** TEXTO DE LEITURA **

----------

29/07/2006

Excerto delicioso

Maria Celeste vestida de negro olha aleatoriamente para o ar, de perna cruzada e o pé a baloiçar de um lado para o outro, insistentemente. Umas dezenas de pessoas caminham de parede a parede no chão claro. Outras dezenas sentam-se com os olhos a fixar objectos incertos. Os corpos em posição desconcertante. Todos num lugar comum: o Centro de Saúde de Rio Tinto. Todos com o mesmo objectivo: arranjar uma eventual vaga para uma consulta médica. Maria Celeste, de 62 anos diz que a “espera é normal”, mas não disfarça os nervos que sente: “Estou a ferver, tenho de fazer a comida para o meu pai de 88 anos, ao meio-dia. E já são 11h”. A paciente chegou ao Centro de Saúde de Rio Tinto às 8h e não soube dizer quando vai ser atendida. Mais à frente, entre pés nervosos, Silvana Coelho estende a chupeta ao seu bebé. “Perdemos tempo para arranjar uma vaga. Chegámos cedo, às vezes estamos aqui o dia todo para arranjar um lugar, ou alguém que nos atenda, e com crianças ainda pior”, conta Silvana Coelho, com um olho na criança e o outro para cima. Pára uns segundos a pensar, e continua: “Aqui deveria haver mais médicos para despachar o serviço”. Maria Celeste já sabe de cor quem é atrás de quem: “Eu sou atrás daquele sr. com camisa às riscas, ele é atrás daquela sra. de cabelo preto…”.Seja como for, Maria Celeste não reclama só a consulta por vagas, reclama também as consultas normais por marcação: “Uma consulta normal demora três meses”. E explica a sua indisponibilidade financeira para poder usufruir de médicos privados. A mensagem sonora fez eco com o nome de Maria Celeste, e um suspiro dos utentes fez-se sentir. Rui Mesquita, de 28 anos, acomoda o corpo à cadeira e é sintético: “Isto é um transtorno de vida”. “Temos trabalhos, satisfações a dar, não sabemos quando vamos sair daqui e parece que nunca mais somos atendidos”, desabafa, enquanto olha para a porta, que dá acesso aos consultórios médicos.

Joana Soares, in O Primeiro de Janeiro

2 comentários:

Joana M. Soares disse...

:)

Caucau disse...

O Serviço Nacional de Saúde ainda é uma "pedra no sapato" dos portugueses que admitindo que a saúde é um bem essencial, reclamam a sua acessibilidade a todos, independentemente sa sua situação económica! Ainda mais doloso é quando o problema de fundo não é a falta de médicos, mas sim a má organização e os vícios de um sistema altamente corporativista.
Fica o desabafo! Uff! E continua a fazer serviço público no teu Blog!

----------

** DADOS **
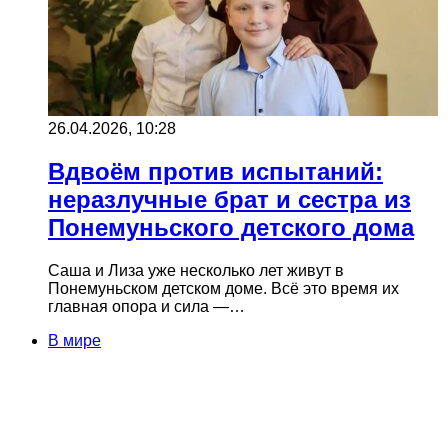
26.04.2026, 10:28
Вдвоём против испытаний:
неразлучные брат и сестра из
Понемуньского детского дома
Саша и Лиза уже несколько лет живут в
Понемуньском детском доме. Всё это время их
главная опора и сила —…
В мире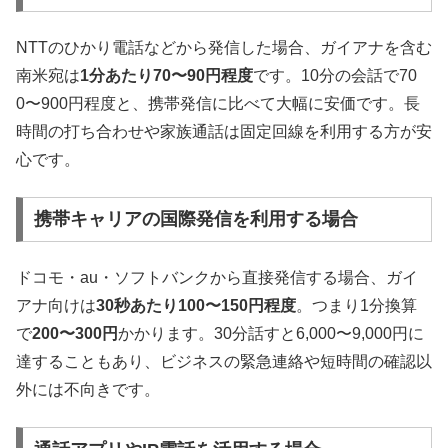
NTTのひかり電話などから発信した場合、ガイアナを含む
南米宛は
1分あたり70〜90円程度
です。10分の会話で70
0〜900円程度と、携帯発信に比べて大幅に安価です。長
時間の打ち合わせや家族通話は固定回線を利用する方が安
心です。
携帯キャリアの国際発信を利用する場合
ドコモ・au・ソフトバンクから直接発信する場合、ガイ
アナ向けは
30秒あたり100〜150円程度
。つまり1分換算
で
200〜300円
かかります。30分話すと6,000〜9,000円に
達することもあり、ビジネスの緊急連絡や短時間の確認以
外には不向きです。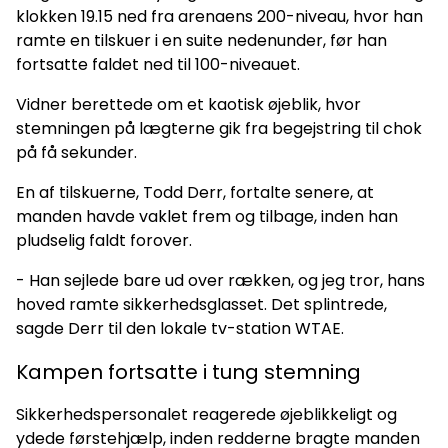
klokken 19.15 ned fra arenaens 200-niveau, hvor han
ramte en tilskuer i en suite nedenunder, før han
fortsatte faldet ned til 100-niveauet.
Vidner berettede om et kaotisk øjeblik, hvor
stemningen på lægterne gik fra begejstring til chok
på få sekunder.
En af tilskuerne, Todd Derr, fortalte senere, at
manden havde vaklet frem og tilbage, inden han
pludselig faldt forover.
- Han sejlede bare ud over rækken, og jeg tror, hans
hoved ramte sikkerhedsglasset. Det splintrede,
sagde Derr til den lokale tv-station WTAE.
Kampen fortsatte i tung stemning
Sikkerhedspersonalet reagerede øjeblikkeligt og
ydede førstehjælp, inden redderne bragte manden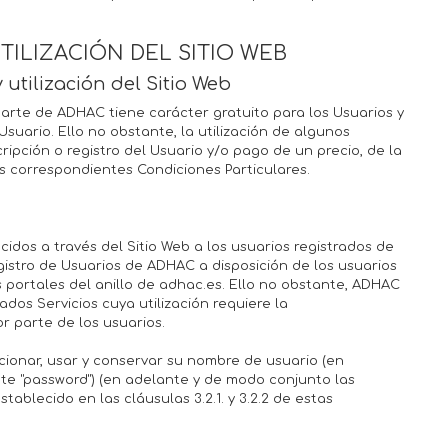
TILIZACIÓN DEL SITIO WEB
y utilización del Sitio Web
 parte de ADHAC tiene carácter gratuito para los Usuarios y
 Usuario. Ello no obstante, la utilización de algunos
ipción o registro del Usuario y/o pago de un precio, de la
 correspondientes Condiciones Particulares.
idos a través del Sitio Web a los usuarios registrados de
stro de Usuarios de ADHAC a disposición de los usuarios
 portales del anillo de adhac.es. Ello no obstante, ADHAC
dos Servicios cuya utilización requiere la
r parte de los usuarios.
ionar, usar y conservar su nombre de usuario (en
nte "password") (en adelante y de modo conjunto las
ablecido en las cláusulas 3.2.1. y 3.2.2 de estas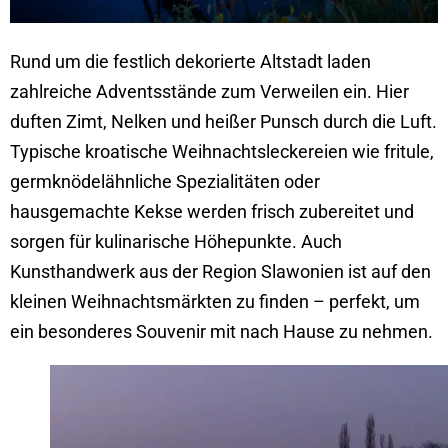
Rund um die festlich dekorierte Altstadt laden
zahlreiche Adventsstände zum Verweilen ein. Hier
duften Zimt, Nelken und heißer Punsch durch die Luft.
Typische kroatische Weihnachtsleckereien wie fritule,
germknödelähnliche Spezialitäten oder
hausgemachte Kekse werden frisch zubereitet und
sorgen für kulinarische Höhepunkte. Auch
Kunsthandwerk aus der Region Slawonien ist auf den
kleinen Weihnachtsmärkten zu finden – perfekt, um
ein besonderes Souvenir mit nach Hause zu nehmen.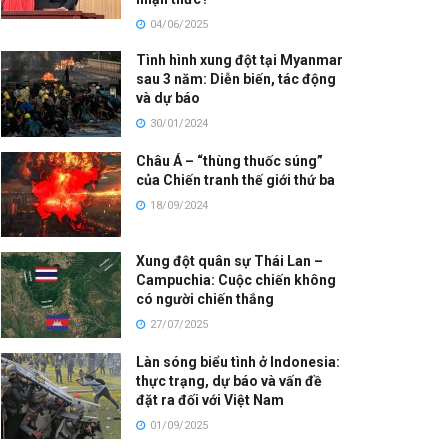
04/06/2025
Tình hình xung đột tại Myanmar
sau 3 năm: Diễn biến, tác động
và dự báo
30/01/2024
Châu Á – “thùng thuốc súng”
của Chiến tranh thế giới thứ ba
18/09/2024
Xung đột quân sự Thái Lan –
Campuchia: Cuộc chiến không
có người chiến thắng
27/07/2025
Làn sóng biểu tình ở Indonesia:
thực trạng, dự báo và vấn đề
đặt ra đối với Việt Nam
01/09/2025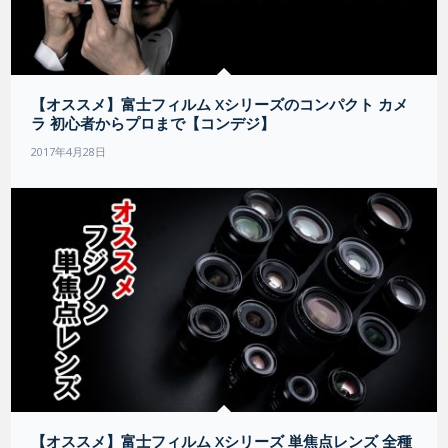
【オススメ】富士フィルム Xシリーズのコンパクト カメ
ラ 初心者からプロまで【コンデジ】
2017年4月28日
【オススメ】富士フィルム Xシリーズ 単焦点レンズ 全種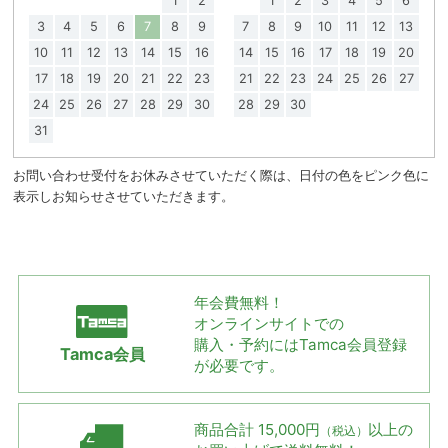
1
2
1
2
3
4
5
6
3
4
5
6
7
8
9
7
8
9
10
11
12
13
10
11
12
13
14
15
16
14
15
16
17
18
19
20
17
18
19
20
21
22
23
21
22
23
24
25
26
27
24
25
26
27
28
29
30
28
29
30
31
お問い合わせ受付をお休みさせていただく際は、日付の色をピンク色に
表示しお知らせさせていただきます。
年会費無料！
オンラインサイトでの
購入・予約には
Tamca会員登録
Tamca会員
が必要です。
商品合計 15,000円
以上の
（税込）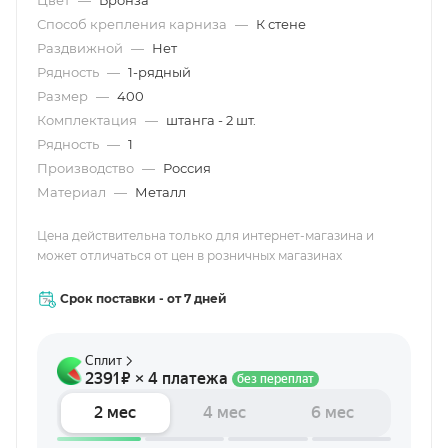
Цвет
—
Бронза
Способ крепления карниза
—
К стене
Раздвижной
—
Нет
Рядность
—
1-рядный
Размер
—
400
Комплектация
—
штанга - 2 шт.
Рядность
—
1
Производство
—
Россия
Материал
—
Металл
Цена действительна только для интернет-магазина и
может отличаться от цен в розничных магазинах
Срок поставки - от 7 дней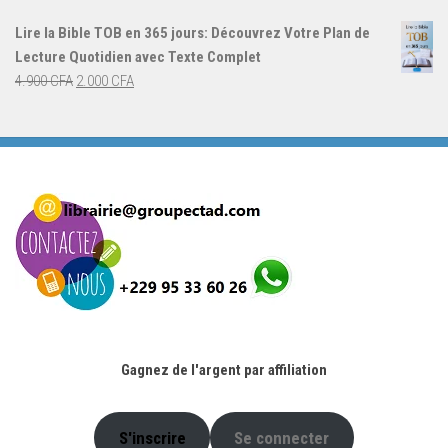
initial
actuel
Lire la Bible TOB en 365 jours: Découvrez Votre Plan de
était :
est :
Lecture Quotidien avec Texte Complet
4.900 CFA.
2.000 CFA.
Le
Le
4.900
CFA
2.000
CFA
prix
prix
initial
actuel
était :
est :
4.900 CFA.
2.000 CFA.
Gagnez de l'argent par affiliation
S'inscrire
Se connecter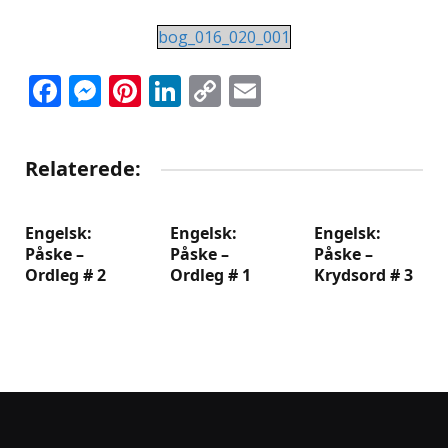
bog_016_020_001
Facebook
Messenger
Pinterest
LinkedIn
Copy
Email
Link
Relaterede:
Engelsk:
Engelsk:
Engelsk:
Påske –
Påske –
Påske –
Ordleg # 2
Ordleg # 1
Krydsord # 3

----------

** INSTRUÇÕES DOS EXERCÍCIOS **
1. No texto sobre o Centro de Saúde de Rio Tinto, a que horas chegou Maria Celeste ao centro?
2. Transcreva o trecho do texto sobre o Centro de Saúde de Rio Tinto que vai de "O Serviço Nacional" até "sistema altamente corporativista.", substituindo "Serviço Nacional de Saúde" por "sistema público de saúde".

** RESPOSTAS **
1. Às 8h.

2.
O sistema público de saúde ainda é uma "pedra no sapato" dos portugueses que admitindo que a saúde é um bem essencial, reclamam a sua acessibilidade a todos, independentemente sa sua situação económica! Ainda mais doloso é quando o problema de fundo não é a falta de médicos, mas sim a má organização e os vícios de um sistema altamente corporativista.